Il sottosegretario alla presidenza del Consiglio Graziano Delrio aveva promesso una “rivoluzione culturale”. In serata la tornata di nomine delle grandi aziende pubbliche conferma le promesse di Palazzo Chigi. Come era accaduto all’esecutivo, anche le principali società controllate si aprono alle donne. Matteo Renzi aveva voluto otto ministre su sedici componenti della sua squadra, oggi il governo premia altre manager in rosa. Emma Marcegaglia diventa presidente di Eni, Patrizia Grieco di Enel, Luisa Todini delle Poste. «Sono particolarmente soddisfatto per la forte presenza femminile – il commento a caldo del presidente del Consiglio – segno di un protagonismo che chiedeva da troppo tempo un pieno riconoscimento anche da parte del settore pubblico. In linea, anche all’avanguardia, rispetto alle migliori esperienze europee e internazionali».

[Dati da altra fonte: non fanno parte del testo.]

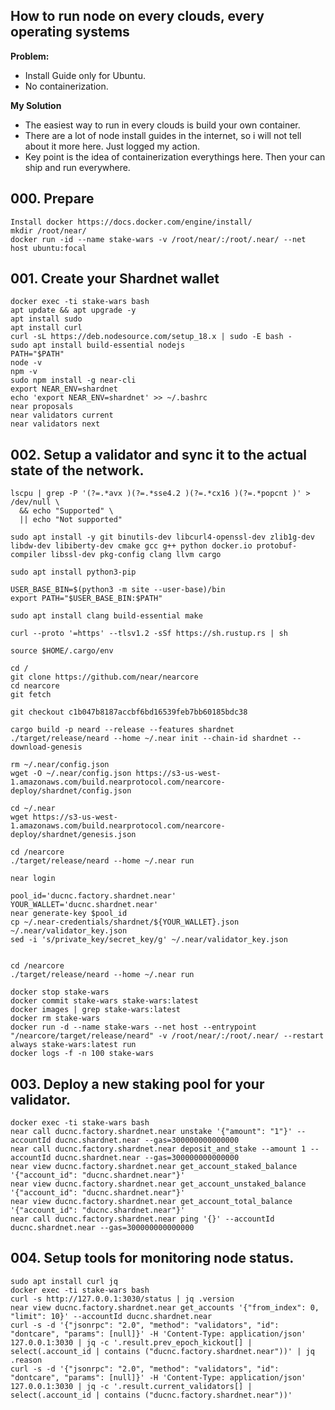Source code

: ## How to run node on every clouds, every operating systems

**Problem:**
- Install Guide only for Ubuntu.
- No containerization.

**My Solution**
- The easiest way to run in every clouds is build your own container.
- There are a lot of node install guides in the internet, so i will not tell about it more here. Just logged my action. 
- Key point is the idea of containerization everythings here. Then your can ship and run everywhere.

## 000. Prepare

```
Install docker https://docs.docker.com/engine/install/
mkdir /root/near/
docker run -id --name stake-wars -v /root/near/:/root/.near/ --net host ubuntu:focal
```

## 001. Create your Shardnet wallet

```
docker exec -ti stake-wars bash
apt update && apt upgrade -y
apt install sudo
apt install curl
curl -sL https://deb.nodesource.com/setup_18.x | sudo -E bash -  
sudo apt install build-essential nodejs
PATH="$PATH"
node -v
npm -v
sudo npm install -g near-cli
export NEAR_ENV=shardnet
echo 'export NEAR_ENV=shardnet' >> ~/.bashrc
near proposals
near validators current
near validators next
```


## 002. Setup a validator and sync it to the actual state of the network.

```
lscpu | grep -P '(?=.*avx )(?=.*sse4.2 )(?=.*cx16 )(?=.*popcnt )' > /dev/null \
  && echo "Supported" \
  || echo "Not supported"

sudo apt install -y git binutils-dev libcurl4-openssl-dev zlib1g-dev libdw-dev libiberty-dev cmake gcc g++ python docker.io protobuf-compiler libssl-dev pkg-config clang llvm cargo

sudo apt install python3-pip

USER_BASE_BIN=$(python3 -m site --user-base)/bin
export PATH="$USER_BASE_BIN:$PATH"

sudo apt install clang build-essential make

curl --proto '=https' --tlsv1.2 -sSf https://sh.rustup.rs | sh

source $HOME/.cargo/env

cd /
git clone https://github.com/near/nearcore
cd nearcore
git fetch

git checkout c1b047b8187accbf6bd16539feb7bb60185bdc38

cargo build -p neard --release --features shardnet
./target/release/neard --home ~/.near init --chain-id shardnet --download-genesis

rm ~/.near/config.json
wget -O ~/.near/config.json https://s3-us-west-1.amazonaws.com/build.nearprotocol.com/nearcore-deploy/shardnet/config.json

cd ~/.near
wget https://s3-us-west-1.amazonaws.com/build.nearprotocol.com/nearcore-deploy/shardnet/genesis.json

cd /nearcore
./target/release/neard --home ~/.near run

near login

pool_id='ducnc.factory.shardnet.near'
YOUR_WALLET='ducnc.shardnet.near'
near generate-key $pool_id
cp ~/.near-credentials/shardnet/${YOUR_WALLET}.json ~/.near/validator_key.json
sed -i 's/private_key/secret_key/g' ~/.near/validator_key.json


cd /nearcore
./target/release/neard --home ~/.near run
```

```
docker stop stake-wars
docker commit stake-wars stake-wars:latest
docker images | grep stake-wars:latest
docker rm stake-wars
docker run -d --name stake-wars --net host --entrypoint "/nearcore/target/release/neard" -v /root/near/:/root/.near/ --restart always stake-wars:latest run
docker logs -f -n 100 stake-wars
```

## 003. Deploy a new staking pool for your validator.

```
docker exec -ti stake-wars bash
near call ducnc.factory.shardnet.near unstake '{"amount": "1"}' --accountId ducnc.shardnet.near --gas=300000000000000
near call ducnc.factory.shardnet.near deposit_and_stake --amount 1 --accountId ducnc.shardnet.near --gas=300000000000000
near view ducnc.factory.shardnet.near get_account_staked_balance '{"account_id": "ducnc.shardnet.near"}'
near view ducnc.factory.shardnet.near get_account_unstaked_balance '{"account_id": "ducnc.shardnet.near"}'
near view ducnc.factory.shardnet.near get_account_total_balance '{"account_id": "ducnc.shardnet.near"}'
near call ducnc.factory.shardnet.near ping '{}' --accountId ducnc.shardnet.near --gas=300000000000000
```

## 004. Setup tools for monitoring node status.

```
sudo apt install curl jq
docker exec -ti stake-wars bash
curl -s http://127.0.0.1:3030/status | jq .version
near view ducnc.factory.shardnet.near get_accounts '{"from_index": 0, "limit": 10}' --accountId ducnc.shardnet.near
curl -s -d '{"jsonrpc": "2.0", "method": "validators", "id": "dontcare", "params": [null]}' -H 'Content-Type: application/json' 127.0.0.1:3030 | jq -c '.result.prev_epoch_kickout[] | select(.account_id | contains ("ducnc.factory.shardnet.near"))' | jq .reason
curl -s -d '{"jsonrpc": "2.0", "method": "validators", "id": "dontcare", "params": [null]}' -H 'Content-Type: application/json' 127.0.0.1:3030 | jq -c '.result.current_validators[] | select(.account_id | contains ("ducnc.factory.shardnet.near"))'
```

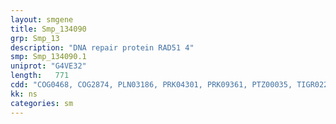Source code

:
 ```yaml
---
layout: smgene
title: Smp_134090
grp: Smp_13
description: "DNA repair protein RAD51 4"
smp: Smp_134090.1
uniprot: "G4VE32"
length:   771
cdd: "COG0468, COG2874, PLN03186, PRK04301, PRK09361, PTZ00035, TIGR02236, TIGR03880, cd01123, cl21455, pfam06745, pfam08423"
kk: ns
categories: sm
---
```

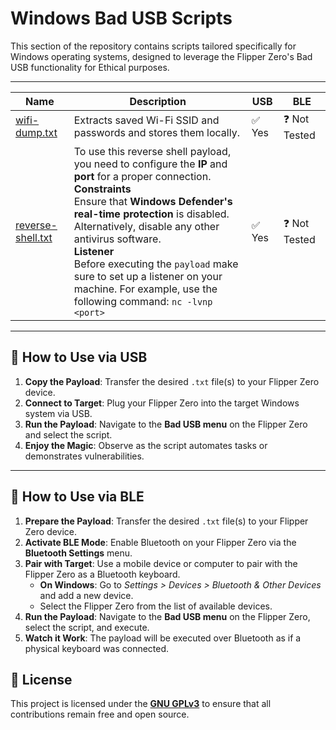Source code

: # Windows Bad USB Scripts

This section of the repository contains scripts tailored specifically for Windows operating systems, designed to leverage the Flipper Zero's Bad USB functionality for Ethical purposes.

---

| Name                            | Description                              |  USB  | BLE  |
| ---------------------------------|------------------------------------------|--------------|--------------|
| [wifi-dump.txt](wifi-dump.txt)  | Extracts saved Wi-Fi SSID and passwords and stores them locally. | ✅ Yes       | ❓  Not Tested        |
| [reverse-shell.txt](reverse-shell.txt) | To use this reverse shell payload, you need to configure the **IP** and **port** for a proper connection. <br>  **Constraints** <br> Ensure that **Windows Defender's real-time protection** is disabled. Alternatively, disable any other antivirus software. <br>**Listener**<br>Before executing the `payload` make sure to set up a listener on your machine. For example, use the following command:  ` nc -lvnp <port> ` |  ✅ Yes       | ❓  Not Tested |

---

## 🚀 How to Use via USB  

1. **Copy the Payload**: Transfer the desired `.txt` file(s) to your Flipper Zero device.  
2. **Connect to Target**: Plug your Flipper Zero into the target Windows system via USB.  
3. **Run the Payload**: Navigate to the **Bad USB menu** on the Flipper Zero and select the script.  
4. **Enjoy the Magic**: Observe as the script automates tasks or demonstrates vulnerabilities.  

---

## 🚀 How to Use via BLE  

1. **Prepare the Payload**: Transfer the desired `.txt` file(s) to your Flipper Zero device.  
2. **Activate BLE Mode**: Enable Bluetooth on your Flipper Zero via the **Bluetooth Settings** menu.  
3. **Pair with Target**: Use a mobile device or computer to pair with the Flipper Zero as a Bluetooth keyboard.  
   - **On Windows**: Go to *Settings > Devices > Bluetooth & Other Devices* and add a new device.  
   - Select the Flipper Zero from the list of available devices.  
4. **Run the Payload**: Navigate to the **Bad USB menu** on the Flipper Zero, select the script, and execute.  
5. **Watch it Work**: The payload will be executed over Bluetooth as if a physical keyboard was connected.  


## 📜 License  

This project is licensed under the **[GNU GPLv3](../LICENSE)** to ensure that all contributions remain free and open source.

La parità di genere è raggiunta, o quasi. Come anticipato nelle ultime ore, viene riconosciuto il ruolo dell’ex presidente di Confindustria Marcegaglia, che sostituirà Giuseppe Recchi. Alla presidenza Enel arriva Patrizia Grieco, oggi presidente esecutivo di Olivetti. Una poltrona che il toto-nomine aveva assegnato a Luisa Todini, membro del cda Rai, finita invece alle Poste. Conclude il quadro Catia Bastioli, vicina alla presidenza di Terna. In realtà l’indicazione del governo per questa casella ancora non c’è – le uniche nomine che dovevano obbligatoriamente arrivare entro stasera erano quelle di Eni e Finmeccanica – ma solo perché la proposta spetta formalmente al cda di Cassa depositi e prestiti. Per il nome dell’amministratore delegato di Terna occorrerà ancora attendere 24 ore.
Rivoluzione in rosa, dunque. Ma nessuna drastica rottamazione. L’imponente cambio dei manager rispetta infatti il principio di continuità aziendale. Non sfugge così la scelta di Claudio Descalzi come amministratore delegato di Eni, né quella di Francesco Starace all’Enel. Entrambi cresciuti all’interno delle rispettive società, tutti e due vicini ai dirigenti uscenti. Coerentemente non cambia nemmeno il presidente di Finmeccanica. Come ampiamente previsto dalle indiscrezioni di questi giorni, Gianni De Gennaro rimane al suo posto. Al suo fianco il nuovo ad Mauro Moretti, in arrivo dalle Ferrovie dello Stato, a lungo in lizza proprio per entrare al governo (Renzi lo aveva indicato per occuparsi di Sviluppo Economico). Chiude la tornata di nomine Francesco Caio, che passa dall’agenda digitale all’amministrazione di Poste Italiane.
Trovata l’intesa all’interno dell’esecutivo, cambiano i vertici delle grandi società quotate pubbliche. Ma il primo passaggio davvero rilevante del governo Renzi non è al riparo da qualche problema. Prima di arrivare a chiudere l’accordo sui nuovi manager, a Palazzo Chigi va in scena un lungo confronto tra il premier e il titolare dell’Economia Pier Carlo Padoan. Le cronache raccontano un serrato vertice di oltre quattro ore, al termine del quale il presidente del Consiglio sale al Quirinale per informare il capo dello Stato (seguito poco dopo dall’ad uscente di Eni Scaroni). Una giornata intensa per il presidente del Consiglio, culminata con un fuoriprogramma destinato a sollevare l’interesse dei retroscenisti. La visita a Palazzo Chigi dell’ex Cavaliere Silvio Berlusconi.
Intanto sui manager pubblici l’esecutivo ottiene un altro risultato di indubbio valore. La revisione degli emolumenti. «Il tetto fissato per le indennità dei presidenti delle società – spiega Renzi – che passano in alcuni casi da cifre a molti zeri a 238mila euro annui lordi, costituisce una novità che speriamo si imponga come best practice per tutta la Pubblica amministrazione e il segnale di una ritrovata sobrietà di un settore pubblico non più distante dai cittadini».